Успокаивая себя, Плахин шел вдоль Манежной площади. Не ощущал ни укоров совести, ни раскаяния, ни даже страха. Был уверен: все обойдется.
На пороге возмездия
Бухгалтер Приокского совнархоза Алексей Семенович Бухвостов немного боялся Москвы — она казалась ему чересчур шумной, слишком оживленной, Вот и сегодня — идет он из гостиницы, любуется людьми. Любит их Алексей Семенович, знает и понимает. Хорошо, ох как хорошо в этот солнечный субботний день! Порядка бы только побольше — и все было бы отлично. А то вон, суется старушка на мостовую в неположенном месте, а там — мать моя, мамочка — сплошными вереницами мчат автомобили. Куда же ты, милая? Или тебе жить надоело? Неужели не интересно тебе дождаться первого нашего полета на Луну? Фу, какая упрямая.
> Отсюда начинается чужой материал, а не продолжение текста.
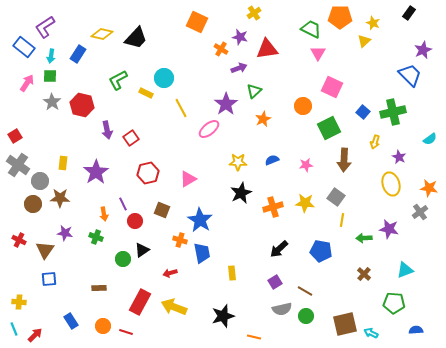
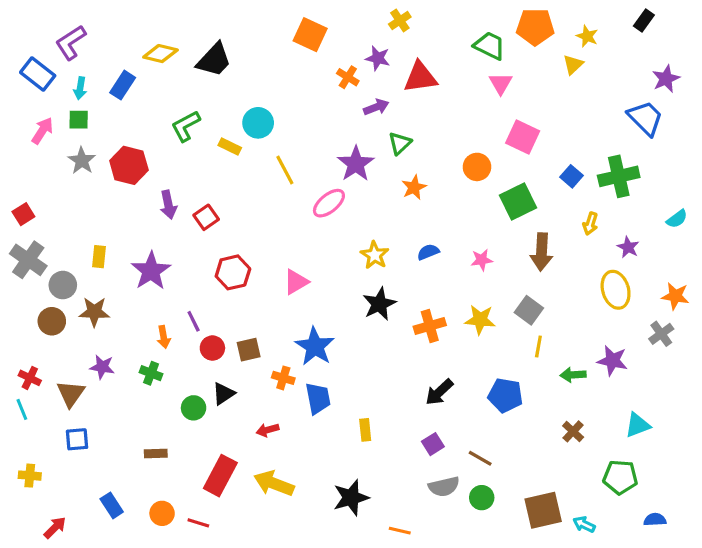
yellow star: (238, 162) -> (375, 255), turned 30
brown square: (162, 210) -> (249, 350), moved, turned -35
cyan line: (14, 329) -> (22, 409), moved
Миновал Алексей Семенович величественное здание Московского Совета, приподнятое, подтянутое, красивое. За ним — домина новый, гранитом нешлифованным облицован — красота первозданная. Улицу вывели под аркой. Хорошо. Только вот бывают и тут непорядки. Вон человек идет, не молодой уже, за сорок. Одет прилично, плащ на нем заграничный, а на ногах не тверд. День хотя и субботний, но до конца работы еще два часа, а он вроде как бы уже «выпитый». Да и глаза какие-то у него оглашенные. Словно бы сумасшедшие.
Э-э-э, да что это, что это такое? Опять, глядишь, непорядок. Подходят к этому трое, окружают. Один что-то говорит им. А ну, скорей туда.